■ **Exercise prompt**
Copy out, word for word, the part of the items below that opens with their very first line and closes with the line containing "scientific name: Anas platyrhynchos". Include both of those lines.

■ **Input material**

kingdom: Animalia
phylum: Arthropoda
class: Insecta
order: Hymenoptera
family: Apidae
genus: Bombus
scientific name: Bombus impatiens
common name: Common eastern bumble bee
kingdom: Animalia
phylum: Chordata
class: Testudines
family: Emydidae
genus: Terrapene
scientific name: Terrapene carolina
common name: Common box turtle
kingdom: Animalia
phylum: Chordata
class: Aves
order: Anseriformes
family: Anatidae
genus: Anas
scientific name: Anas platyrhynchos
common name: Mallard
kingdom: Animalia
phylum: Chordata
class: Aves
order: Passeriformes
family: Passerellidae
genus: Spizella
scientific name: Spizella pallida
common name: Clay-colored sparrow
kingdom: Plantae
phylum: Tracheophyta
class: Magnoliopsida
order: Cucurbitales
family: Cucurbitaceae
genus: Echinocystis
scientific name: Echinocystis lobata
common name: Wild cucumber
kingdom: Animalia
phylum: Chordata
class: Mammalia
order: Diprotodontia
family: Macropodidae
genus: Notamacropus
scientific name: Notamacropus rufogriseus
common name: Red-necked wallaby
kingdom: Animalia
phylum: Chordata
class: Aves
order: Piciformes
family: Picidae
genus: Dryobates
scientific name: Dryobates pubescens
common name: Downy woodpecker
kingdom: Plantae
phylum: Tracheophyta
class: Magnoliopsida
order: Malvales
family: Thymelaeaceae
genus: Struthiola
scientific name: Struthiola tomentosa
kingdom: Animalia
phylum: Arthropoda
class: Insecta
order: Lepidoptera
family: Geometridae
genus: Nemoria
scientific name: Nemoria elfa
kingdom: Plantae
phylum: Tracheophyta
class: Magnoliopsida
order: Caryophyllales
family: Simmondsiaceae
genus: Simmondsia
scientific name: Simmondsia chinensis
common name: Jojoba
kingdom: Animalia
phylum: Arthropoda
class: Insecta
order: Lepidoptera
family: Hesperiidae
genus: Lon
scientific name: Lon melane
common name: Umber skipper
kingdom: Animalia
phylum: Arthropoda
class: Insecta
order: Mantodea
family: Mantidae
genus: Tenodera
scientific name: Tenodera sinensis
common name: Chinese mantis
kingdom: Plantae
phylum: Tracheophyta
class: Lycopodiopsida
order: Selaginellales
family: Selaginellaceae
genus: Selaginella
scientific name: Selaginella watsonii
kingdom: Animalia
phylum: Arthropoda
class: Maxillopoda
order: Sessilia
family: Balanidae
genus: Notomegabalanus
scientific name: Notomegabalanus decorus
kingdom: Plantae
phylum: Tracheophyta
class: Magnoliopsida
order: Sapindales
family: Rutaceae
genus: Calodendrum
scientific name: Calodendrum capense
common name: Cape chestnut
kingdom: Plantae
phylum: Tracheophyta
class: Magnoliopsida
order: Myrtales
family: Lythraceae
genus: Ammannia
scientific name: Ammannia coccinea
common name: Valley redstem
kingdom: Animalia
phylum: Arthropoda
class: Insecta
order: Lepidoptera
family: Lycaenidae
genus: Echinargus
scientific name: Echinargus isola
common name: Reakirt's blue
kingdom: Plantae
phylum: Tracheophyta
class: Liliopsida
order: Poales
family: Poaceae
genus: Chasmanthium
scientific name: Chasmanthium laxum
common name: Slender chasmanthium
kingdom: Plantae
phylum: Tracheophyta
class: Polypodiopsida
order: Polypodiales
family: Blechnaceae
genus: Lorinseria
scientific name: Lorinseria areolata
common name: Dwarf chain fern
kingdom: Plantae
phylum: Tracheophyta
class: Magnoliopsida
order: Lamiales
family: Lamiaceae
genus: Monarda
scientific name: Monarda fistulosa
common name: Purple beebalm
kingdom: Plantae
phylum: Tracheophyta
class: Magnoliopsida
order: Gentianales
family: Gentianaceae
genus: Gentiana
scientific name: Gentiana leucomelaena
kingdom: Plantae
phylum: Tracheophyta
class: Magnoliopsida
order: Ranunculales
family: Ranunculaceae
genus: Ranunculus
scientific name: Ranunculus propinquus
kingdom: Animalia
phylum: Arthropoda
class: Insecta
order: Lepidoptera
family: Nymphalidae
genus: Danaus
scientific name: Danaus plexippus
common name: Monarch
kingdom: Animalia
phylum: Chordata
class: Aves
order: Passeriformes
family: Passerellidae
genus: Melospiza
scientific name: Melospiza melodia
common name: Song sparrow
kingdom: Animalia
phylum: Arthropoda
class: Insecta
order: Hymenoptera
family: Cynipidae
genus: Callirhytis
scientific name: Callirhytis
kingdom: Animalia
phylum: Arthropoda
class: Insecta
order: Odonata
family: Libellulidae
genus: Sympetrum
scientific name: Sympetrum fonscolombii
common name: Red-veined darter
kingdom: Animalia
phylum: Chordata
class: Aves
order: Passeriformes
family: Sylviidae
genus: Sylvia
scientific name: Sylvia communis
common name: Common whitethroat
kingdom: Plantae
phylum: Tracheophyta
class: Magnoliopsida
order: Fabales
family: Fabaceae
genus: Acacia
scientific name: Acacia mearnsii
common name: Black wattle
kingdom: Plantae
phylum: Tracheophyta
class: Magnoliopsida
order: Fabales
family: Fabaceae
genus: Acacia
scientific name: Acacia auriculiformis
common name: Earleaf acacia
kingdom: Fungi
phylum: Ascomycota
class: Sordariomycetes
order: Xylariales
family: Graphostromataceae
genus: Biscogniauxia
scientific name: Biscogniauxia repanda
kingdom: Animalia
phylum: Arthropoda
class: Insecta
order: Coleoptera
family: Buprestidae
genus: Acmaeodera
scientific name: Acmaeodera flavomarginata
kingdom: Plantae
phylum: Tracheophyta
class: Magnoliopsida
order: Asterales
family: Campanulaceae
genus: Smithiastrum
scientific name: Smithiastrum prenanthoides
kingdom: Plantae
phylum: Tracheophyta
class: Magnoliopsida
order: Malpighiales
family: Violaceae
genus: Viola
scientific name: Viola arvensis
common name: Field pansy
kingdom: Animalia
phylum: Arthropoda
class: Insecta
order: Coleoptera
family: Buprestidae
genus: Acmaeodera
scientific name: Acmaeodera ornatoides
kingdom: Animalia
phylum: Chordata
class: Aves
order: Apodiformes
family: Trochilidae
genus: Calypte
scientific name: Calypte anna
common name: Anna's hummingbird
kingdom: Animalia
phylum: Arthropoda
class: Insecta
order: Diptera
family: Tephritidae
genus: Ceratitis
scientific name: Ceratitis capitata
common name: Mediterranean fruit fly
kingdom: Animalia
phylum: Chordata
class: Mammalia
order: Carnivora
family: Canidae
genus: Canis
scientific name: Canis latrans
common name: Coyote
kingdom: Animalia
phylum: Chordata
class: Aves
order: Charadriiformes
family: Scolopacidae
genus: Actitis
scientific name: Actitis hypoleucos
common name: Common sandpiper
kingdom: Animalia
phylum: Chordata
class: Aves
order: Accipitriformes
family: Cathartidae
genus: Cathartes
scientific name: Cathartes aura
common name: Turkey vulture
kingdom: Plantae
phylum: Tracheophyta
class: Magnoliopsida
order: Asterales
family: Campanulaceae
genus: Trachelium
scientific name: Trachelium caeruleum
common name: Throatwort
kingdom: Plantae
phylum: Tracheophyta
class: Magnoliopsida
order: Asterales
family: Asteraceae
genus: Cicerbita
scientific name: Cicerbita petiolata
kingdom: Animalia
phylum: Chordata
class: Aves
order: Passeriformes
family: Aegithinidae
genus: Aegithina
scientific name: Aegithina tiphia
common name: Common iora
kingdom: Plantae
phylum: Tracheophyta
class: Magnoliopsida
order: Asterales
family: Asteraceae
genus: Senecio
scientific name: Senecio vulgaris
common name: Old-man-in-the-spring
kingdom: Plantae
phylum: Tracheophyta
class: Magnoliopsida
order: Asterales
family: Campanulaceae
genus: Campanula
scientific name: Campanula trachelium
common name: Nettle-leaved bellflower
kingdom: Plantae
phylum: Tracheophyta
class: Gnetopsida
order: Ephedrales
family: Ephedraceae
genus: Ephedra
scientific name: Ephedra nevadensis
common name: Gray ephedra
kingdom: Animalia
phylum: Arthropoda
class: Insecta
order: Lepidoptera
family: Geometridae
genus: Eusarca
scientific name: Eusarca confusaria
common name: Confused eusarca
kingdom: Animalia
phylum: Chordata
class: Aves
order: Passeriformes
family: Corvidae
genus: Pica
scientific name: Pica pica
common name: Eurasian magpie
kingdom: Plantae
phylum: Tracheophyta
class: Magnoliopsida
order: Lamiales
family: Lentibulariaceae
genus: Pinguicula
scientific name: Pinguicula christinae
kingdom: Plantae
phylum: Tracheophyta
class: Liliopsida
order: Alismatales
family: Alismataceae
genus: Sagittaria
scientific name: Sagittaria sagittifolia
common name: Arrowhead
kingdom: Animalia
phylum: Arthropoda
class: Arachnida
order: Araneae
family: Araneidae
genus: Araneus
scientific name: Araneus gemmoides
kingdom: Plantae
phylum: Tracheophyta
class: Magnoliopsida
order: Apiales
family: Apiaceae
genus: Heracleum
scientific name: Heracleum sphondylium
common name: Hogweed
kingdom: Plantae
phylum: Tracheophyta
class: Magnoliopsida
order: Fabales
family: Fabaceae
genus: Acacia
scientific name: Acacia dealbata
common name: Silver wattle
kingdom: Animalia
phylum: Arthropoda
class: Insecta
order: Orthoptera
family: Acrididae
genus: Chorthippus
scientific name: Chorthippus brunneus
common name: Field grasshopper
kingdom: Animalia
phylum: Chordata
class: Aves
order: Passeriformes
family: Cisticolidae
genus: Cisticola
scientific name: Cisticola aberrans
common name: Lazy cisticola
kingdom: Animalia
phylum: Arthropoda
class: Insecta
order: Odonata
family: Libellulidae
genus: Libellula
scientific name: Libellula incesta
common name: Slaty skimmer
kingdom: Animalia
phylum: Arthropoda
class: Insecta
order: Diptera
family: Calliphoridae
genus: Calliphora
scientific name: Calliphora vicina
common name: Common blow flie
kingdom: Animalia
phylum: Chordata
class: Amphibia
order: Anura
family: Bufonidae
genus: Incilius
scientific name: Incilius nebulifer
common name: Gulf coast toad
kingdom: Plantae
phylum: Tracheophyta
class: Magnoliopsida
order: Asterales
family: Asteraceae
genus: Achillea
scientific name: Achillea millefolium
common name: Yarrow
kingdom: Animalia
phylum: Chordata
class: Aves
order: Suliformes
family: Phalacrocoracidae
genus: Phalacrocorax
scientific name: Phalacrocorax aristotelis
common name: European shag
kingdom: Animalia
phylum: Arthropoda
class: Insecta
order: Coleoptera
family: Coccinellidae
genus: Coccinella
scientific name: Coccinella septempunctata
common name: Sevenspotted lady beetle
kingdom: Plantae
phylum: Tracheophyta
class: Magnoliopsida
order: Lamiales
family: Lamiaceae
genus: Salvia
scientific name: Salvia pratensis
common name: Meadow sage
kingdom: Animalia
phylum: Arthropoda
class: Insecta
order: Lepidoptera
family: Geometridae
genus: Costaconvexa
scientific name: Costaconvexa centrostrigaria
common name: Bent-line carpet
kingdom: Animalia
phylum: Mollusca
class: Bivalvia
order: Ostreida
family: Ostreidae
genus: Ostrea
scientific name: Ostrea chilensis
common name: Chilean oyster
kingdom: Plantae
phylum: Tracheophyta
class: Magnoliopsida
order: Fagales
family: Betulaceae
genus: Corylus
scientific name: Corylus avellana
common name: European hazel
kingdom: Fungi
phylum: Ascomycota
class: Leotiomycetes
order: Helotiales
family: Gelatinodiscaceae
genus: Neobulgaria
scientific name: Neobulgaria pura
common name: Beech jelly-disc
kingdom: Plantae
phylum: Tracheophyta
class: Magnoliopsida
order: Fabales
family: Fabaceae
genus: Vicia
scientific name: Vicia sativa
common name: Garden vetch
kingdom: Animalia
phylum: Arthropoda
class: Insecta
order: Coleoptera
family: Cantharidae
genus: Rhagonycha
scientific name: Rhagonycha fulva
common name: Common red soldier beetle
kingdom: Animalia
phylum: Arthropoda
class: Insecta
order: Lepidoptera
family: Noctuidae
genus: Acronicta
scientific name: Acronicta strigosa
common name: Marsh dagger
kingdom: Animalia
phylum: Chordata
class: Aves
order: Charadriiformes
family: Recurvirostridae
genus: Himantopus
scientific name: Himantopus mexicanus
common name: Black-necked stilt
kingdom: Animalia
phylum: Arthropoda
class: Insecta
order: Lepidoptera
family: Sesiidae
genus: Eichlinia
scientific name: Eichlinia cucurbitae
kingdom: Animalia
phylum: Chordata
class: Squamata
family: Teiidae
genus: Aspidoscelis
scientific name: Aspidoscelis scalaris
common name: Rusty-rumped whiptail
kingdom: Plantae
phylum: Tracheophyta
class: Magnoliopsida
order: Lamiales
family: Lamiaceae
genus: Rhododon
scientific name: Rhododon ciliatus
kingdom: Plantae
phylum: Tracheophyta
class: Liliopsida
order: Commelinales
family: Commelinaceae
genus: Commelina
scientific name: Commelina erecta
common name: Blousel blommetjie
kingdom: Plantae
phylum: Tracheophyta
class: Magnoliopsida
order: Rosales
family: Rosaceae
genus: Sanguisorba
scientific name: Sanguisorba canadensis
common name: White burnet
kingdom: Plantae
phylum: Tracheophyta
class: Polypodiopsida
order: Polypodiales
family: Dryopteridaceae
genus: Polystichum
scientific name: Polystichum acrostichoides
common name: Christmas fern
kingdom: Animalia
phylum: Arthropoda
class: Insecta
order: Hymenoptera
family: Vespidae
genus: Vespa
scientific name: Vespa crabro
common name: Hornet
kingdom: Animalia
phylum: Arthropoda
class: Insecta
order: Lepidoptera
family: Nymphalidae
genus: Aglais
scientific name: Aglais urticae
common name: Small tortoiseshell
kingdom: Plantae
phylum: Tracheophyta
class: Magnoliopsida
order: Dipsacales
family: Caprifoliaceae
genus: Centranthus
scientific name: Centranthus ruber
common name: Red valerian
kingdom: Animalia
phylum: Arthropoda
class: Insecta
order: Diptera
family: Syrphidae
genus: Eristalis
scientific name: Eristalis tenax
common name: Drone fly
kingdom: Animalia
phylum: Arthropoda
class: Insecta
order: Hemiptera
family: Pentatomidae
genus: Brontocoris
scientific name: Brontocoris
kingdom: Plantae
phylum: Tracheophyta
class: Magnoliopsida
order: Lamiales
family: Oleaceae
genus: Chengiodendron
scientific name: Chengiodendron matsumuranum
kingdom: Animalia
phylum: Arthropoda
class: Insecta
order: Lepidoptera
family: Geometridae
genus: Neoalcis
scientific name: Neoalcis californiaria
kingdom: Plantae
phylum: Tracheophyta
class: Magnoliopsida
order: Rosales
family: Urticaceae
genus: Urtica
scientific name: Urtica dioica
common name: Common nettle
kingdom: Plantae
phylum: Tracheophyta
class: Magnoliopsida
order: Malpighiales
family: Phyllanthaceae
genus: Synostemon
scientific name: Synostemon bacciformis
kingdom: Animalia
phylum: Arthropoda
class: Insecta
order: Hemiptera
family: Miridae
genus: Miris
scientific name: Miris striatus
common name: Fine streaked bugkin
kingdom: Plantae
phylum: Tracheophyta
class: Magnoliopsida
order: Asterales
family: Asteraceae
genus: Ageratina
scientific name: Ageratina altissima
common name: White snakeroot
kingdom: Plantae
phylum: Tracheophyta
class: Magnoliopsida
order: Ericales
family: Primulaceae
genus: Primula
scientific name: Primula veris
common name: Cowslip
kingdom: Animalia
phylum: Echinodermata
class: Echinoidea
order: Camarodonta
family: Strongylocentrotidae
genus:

■ **Expected answer**
kingdom: Animalia
phylum: Arthropoda
class: Insecta
order: Hymenoptera
family: Apidae
genus: Bombus
scientific name: Bombus impatiens
common name: Common eastern bumble bee
kingdom: Animalia
phylum: Chordata
class: Testudines
family: Emydidae
genus: Terrapene
scientific name: Terrapene carolina
common name: Common box turtle
kingdom: Animalia
phylum: Chordata
class: Aves
order: Anseriformes
family: Anatidae
genus: Anas
scientific name: Anas platyrhynchos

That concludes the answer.